I realized that someone is always telling our stories, so we need to take back the narrative and do it ourselves.
Photo: Reviving the Islamic Sisterhood for Empowerment Conference; Credit: Reviving the Islamic Sisterhood for Empowerment
Taking Back the Narrative
With fiscal sponsorship through Propel Nonprofits, an idea can get off the ground quickly to test whether it has appeal and staying power, such as the notion that sparked the Twin Cities-based Reviving the Islamic Sisterhood for Empowerment (the Sisterhood) and its leader, Nausheena Hussain.
The Sisterhood began with informal conversations just a couple of years ago. “We got together to talk about what it means to be a Muslim woman,” says Hussain. “We said, ‘let’s talk leadership, and the lack of women holding positions of power in our community.’”
After nearly a decade in marketing, then working for the Minnesota Chapter of the Council on American-Islamic Relations, Hussain began to see patterns in Muslim donations and activism, including an absence of women’s voices within the community as well as the broader society.
“I saw a lot of Muslim women doing work that went unnoticed,” Hussain says. “And then I saw imagery attacking women – ‘she’s wearing the black burka, she’s oppressed and uneducated and being abused.’ Things that are so far from the truth. I realized that someone is always telling our stories, so we need to take back the narrative and do it ourselves.”
Tools of Empowerment & Change
The vision for Reviving the Islamic Sisterhood for Empowerment is based on empowerment and professional mentorship; shared knowledge, resources, and networking; and civic engagement and activism. The organization’s leadership development focuses on workshops, training, and events with speakers, scholars, and professionals focusing on practical skills-based learning.
The Sisterhood’s priorities in legislative activism include eliminating the statute of limitations for sexual abuse, countering the rise of mass shootings by strengthening criminal background checks for gun purchases, and increasing penalties for hate-motivated property crimes. All policy work is done in partnership with other Minnesota social advocacy organizations.

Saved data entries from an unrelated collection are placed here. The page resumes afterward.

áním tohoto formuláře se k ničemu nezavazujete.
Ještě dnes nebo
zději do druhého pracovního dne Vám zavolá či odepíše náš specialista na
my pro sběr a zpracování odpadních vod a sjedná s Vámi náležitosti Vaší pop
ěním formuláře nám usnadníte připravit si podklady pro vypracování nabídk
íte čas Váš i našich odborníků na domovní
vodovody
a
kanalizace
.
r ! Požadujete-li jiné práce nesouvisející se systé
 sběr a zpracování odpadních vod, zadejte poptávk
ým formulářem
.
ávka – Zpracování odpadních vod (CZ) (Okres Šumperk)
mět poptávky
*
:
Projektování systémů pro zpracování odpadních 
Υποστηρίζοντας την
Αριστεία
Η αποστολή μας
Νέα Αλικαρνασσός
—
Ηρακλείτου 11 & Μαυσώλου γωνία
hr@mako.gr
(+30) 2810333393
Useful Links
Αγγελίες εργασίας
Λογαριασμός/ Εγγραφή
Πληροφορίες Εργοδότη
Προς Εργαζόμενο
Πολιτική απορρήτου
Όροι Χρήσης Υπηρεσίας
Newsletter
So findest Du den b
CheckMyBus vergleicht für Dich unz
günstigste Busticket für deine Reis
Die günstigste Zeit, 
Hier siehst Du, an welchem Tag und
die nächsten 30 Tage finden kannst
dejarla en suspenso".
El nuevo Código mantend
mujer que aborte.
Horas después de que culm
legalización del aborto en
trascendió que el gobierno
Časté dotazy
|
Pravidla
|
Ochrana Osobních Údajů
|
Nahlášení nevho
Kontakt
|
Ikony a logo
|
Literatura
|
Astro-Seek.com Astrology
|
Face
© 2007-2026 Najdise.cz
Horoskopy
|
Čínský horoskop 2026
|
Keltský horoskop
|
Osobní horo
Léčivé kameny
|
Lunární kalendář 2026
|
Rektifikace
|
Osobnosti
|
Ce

In parallel with political initiatives, the Sisterhood’s Love Your Muslim Neighbor campaign promotes generosity and positive discourse in the Muslim community. Based on the Islamic concept of Sadaqah, which loosely translates into “voluntary charity,” Love Your Muslim Neighbor emphasizes public connection with downloadable calling cards to hand out to accompany good deeds and acts of generosity. “When I was doing a lot of donor development work (for CAIR-MN), I noticed that we are a very charitable and giving community,” says Hussain.
Sheroes Tell Their Own Stories
Through the “Sheroes” series of narratives, video shorts, and podcasts, the Sisterhood tells the stories of diverse Muslim woman with vignettes about their distinctive experiences. “We’re highlighting these phenomenal women,” Hussain says. “There’s a woman whose child was born deaf, and when she found there were no resources in the Muslim community, she created her own for the Muslim deaf community, finding ASL interpreters and resources for translation for family time. Her video has a reach of almost 900,000 globally.”
Another installment of “Sheroes” (produced in a partnership with TPT-Twin Cities PBS) features the work of a blind woman in interfaith dialogue in Rochester, as well as a Minnesotan’s love for the outdoors and her strategies for canoeing in a full burka. “Islam isn’t monolithic, which is what these stories are about,” says Hussain. “This is a platform that shines a light on the wonderful things that are happening.”
Legitimacy & Support through Fiscal Sponsorship
The Sisterhood embraces a gamut of services from Propel Nonprofits: training, payroll, accounting, budgeting collaboration, and technical assistance. “We looked initially at 501(c)(3) status,” Hussain says. “In the beginning, we weren’t sure if Reviving the Islamic Sisterhood for Empowerment was something that people were going to understand, and whether women would get behind it and get involved.”
Hussain is an executive director with a talent for networking and collaboration. She excels at making the most of partnerships, as well as resources to build and expand her organization’s vision.
“With fiscal sponsorship, I get balance sheets and income statements without having to ask for them,” says Hussein. “It gives us legitimacy when a funder asks me for financials, they’re right there. I don’t have to grasp for those numbers or ask a treasurer or a board. And vouching for us says a lot to nonprofit funders, that Propel Nonprofits has our back and supports us. That extension of their credibility has really helped.”
Reviving the Islamic Sisterhood for Empowerment appears poised to become a major player in the Muslim community of Minnesota, if not beyond. For Hussain, the organization’s multi-pronged approach circles back to women’s stories and who tells them. “How can you aspire to do more,” she asks, “if wherever you look, no one looks like you?”